SAP社は今でこそインメモリーデータベースのHANAや様々な製品群を販売していますが、
私がSAPの日本法人に入ったころは、R/3と言うソフトウェアのみでした。
(現在のS/4 HANA、SAP ERPがそれに該当)
今でも「SAP」とか「SAP経験がある」と言った場合、R/3なりSAP ERPの経験があると言う
意味で捉えられることが多いです。
このカテゴリーの記事で、SAPと言った場合も基本的にはR/3とその後継であるSAP ERP、
S/4 HANAのことを指しているとお考えください。
さて、このSAPの製品は、ERPソフトとか業務用統合パッケージと呼ばれます。
今回は、この中で「統合」の部分について説明しようと思います。
業務用のシステムは、もともと、分野ごとに違うシステムが動いていることが多くありました。(今でもですが)
例えば、会計のシステムと販売のシステムが別とか、販売と生産のシステムが違うなどです。
そして、業務が動いていない夜中などにこれらのデータをまとめて他のシステムの送るようにしています。
(例えば、売上のデータを販売のシステムから会計のシステムに送るなど)
このような状態だと大きく二つの問題が発生します。
一つ目はリアルタイム性がなくなることです。例えば、会計と販売が分かれている場合、
会計側で日時で決算データを確認すると言ったことができません。
販売と在庫のシステムが分かれていると売ったはいいけど実は欠品でしたと言うようなことが
起きてしまいます。(このようなシステムは極端な例ですが、今でもネットショップなどで
注文したはいいけど実は欠品でしかも入荷の予定もないなんて言うところがあったりします)

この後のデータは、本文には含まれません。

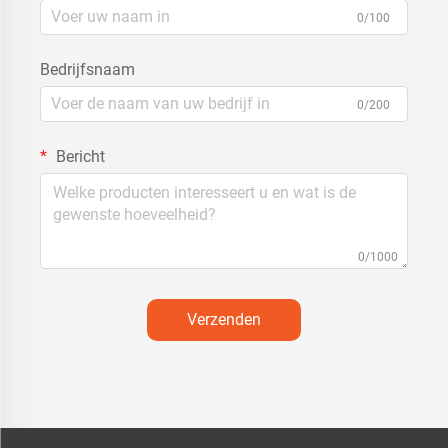
0/100
Bedrijfsnaam
0/200
Bericht
0/1000
Verzenden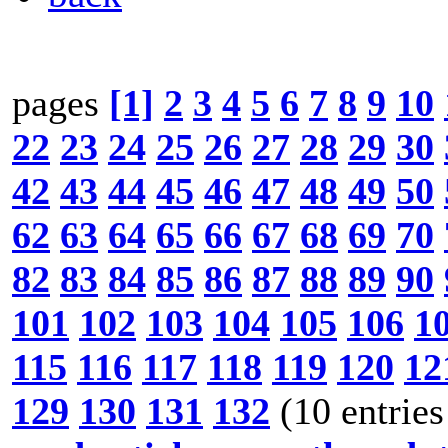
pages
[1]
2
3
4
5
6
7
8
9
10
22
23
24
25
26
27
28
29
30
42
43
44
45
46
47
48
49
50
62
63
64
65
66
67
68
69
70
82
83
84
85
86
87
88
89
90
101
102
103
104
105
106
1
115
116
117
118
119
120
12
129
130
131
132
(10 entries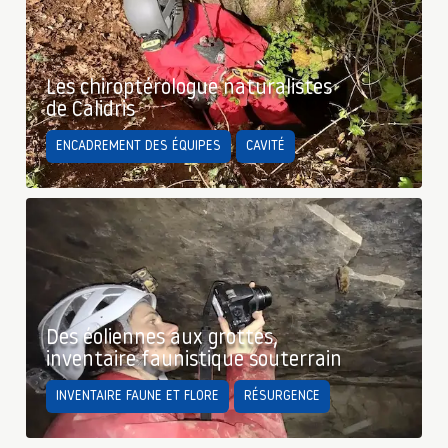
Les chiroptérologue naturalistes
de Calidris
ENCADREMENT DES ÉQUIPES
CAVITÉ
Des éoliennes aux grottes,
inventaire faunistique souterrain
INVENTAIRE FAUNE ET FLORE
RÉSURGENCE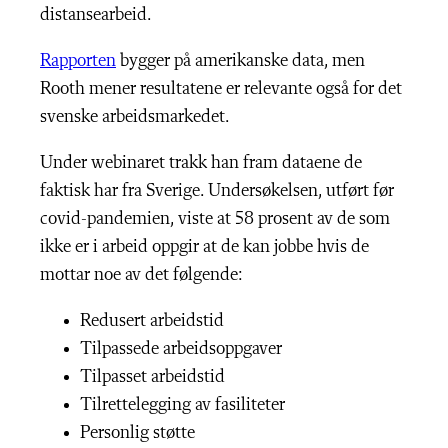
distansearbeid.
Rapporten
bygger på amerikanske data, men
Rooth mener resultatene er relevante også for det
svenske arbeidsmarkedet.
Under webinaret trakk han fram dataene de
faktisk har fra Sverige. Undersøkelsen, utført før
covid-pandemien, viste at 58 prosent av de som
ikke er i arbeid oppgir at de kan jobbe hvis de
mottar noe av det følgende:
Redusert arbeidstid
Tilpassede arbeidsoppgaver
Tilpasset arbeidstid
Tilrettelegging av fasiliteter
Personlig støtte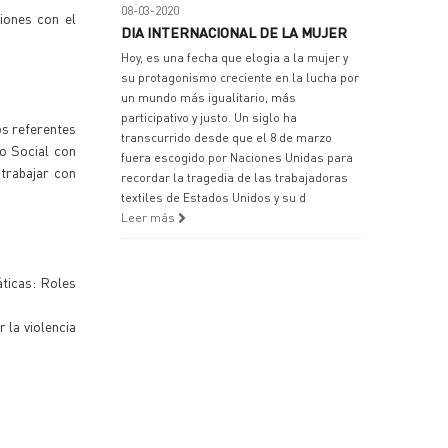
08-03-2020
iones con el
DIA INTERNACIONAL DE LA MUJER
Hoy, es una fecha que elogia a la mujer y
su protagonismo creciente en la lucha por
un mundo más igualitario, más
participativo y justo. Un siglo ha
os referentes
transcurrido desde que el 8 de marzo
so Social con
fuera escogido por Naciones Unidas para
 trabajar con
recordar la tragedia de las trabajadoras
textiles de Estados Unidos y su d
Leer más
ticas: Roles
 la violencia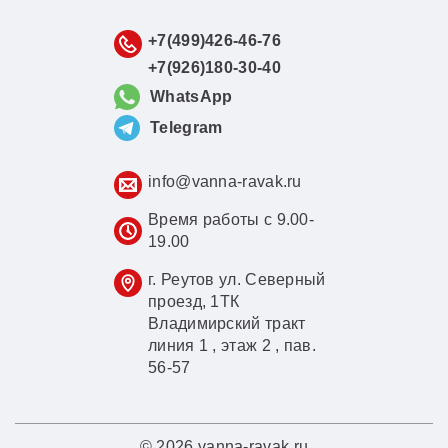
+7(499)426-46-76
+7(926)180-30-40
WhatsApp
Telegram
info@vanna-ravak.ru
Время работы с 9.00-
19.00
г. Реутов ул. Северный
проезд, 1ТК
Владимирский тракт
линия 1 , этаж 2 , пав.
56-57
© 2026 vanna-ravak.ru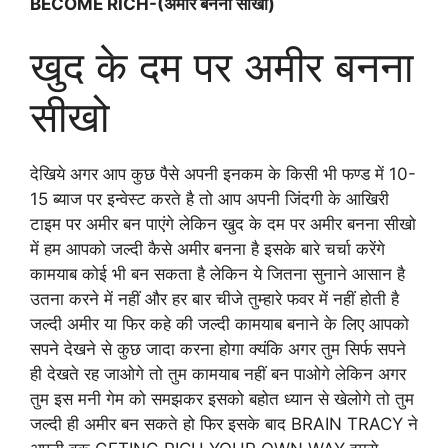
BECOME RICH-(अमीर बनना सीखो)
खुद के दम पर अमीर बनना
सीखो
देखिये अगर आप कुछ पैसे अपनी इनकम के किसी भी फण्ड में 10-
15 ब्याज पर इन्वेस्ट करते है तो आप अपनी जिंदगी के आखिरी
टाइम पर अमीर बन पाएंगे लेकिन खुद के दम पर अमीर बनना सीखो
में हम आपको जल्दी कैसे अमीर बनना है इसके बारे चर्चा करेंगे
कामयाब कोई भी बन सकता है लेकिन ये जितना सुनाने आसान है
उतना करने में नहीं और हर बार चीजे तुम्हारे फवर में नहीं होती है
जल्दी अमीर या फिर कहे की जल्दी कामयाब बनाने के लिए आपको
सपने देखने से कुछ जादा करना होगा क्यंकि अगर तुम सिर्फ सपने
ही देखते रह जाओगे तो तुम कामयाब नहीं बन पाओगे लेकिन अगर
तुम इस मनी गेम को समझकर इसको बहोत ध्यान से खेलोगे तो तुम
जल्दी ही अमीर बन सकते हो फिर इसके बाद BRAIN TRACY ने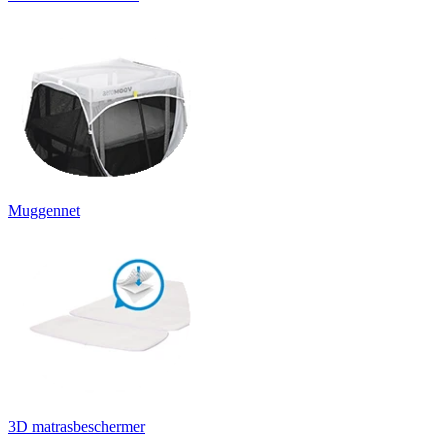
Muggennet
3D matrasbeschermer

二つ目は、同じデータを二重・三重で保持しなくてはならなくなることです。
例えば、売上というデータを会計・販売のシステムが分かれていると二重に
保持することになります。同じ意味を持つデータを重複して持つとデータのずれが生じたり、
同じ値にきちんとメンテナンスするのに余計な手間が掛かってしまいます。
さらに厄介なことに同じ名称で管理している項目がシステムごとに意味が違うと言う事態も起きえます。
例えば、売上の意味がシステムAでは税込みでシステムBでは税抜きみたいなことです。
これらの問題を解決するために複数の業務を統合してリアルタイムに管理できるようにしよう
というコンセプトで作られたのがSAPのR/3と言う製品でした。
ちなみにR/3のRはリアルタイムのRです。
このように説明すると簡単そうに聞こえますが、複数の業務を統合して一つのソフトウェアで
管理できるようにするには高度のデータベース設計や業務の理解が必要です。
SAPの創業者は1970年代からそれらを地道に続けてきて、R/3と言う製品に仕上げました。
実はSAPと競合するソフトウェアはいくつかあります。ただ、このあたりのところを
トコトン突き詰めて作られた製品は少ない印象を持っています。
元々、複数のシステムだったものを見た目上は統合しているようにしていて中身は実は
重複データの問題が解消できていないソフトウェアもあったりします。
SAPにはユーザインターフェイスが使いずらいとか問題点はあるにせよ長年使われ続けているのは、
このベーシックな部分がしっかりしているからだと個人的には考えています。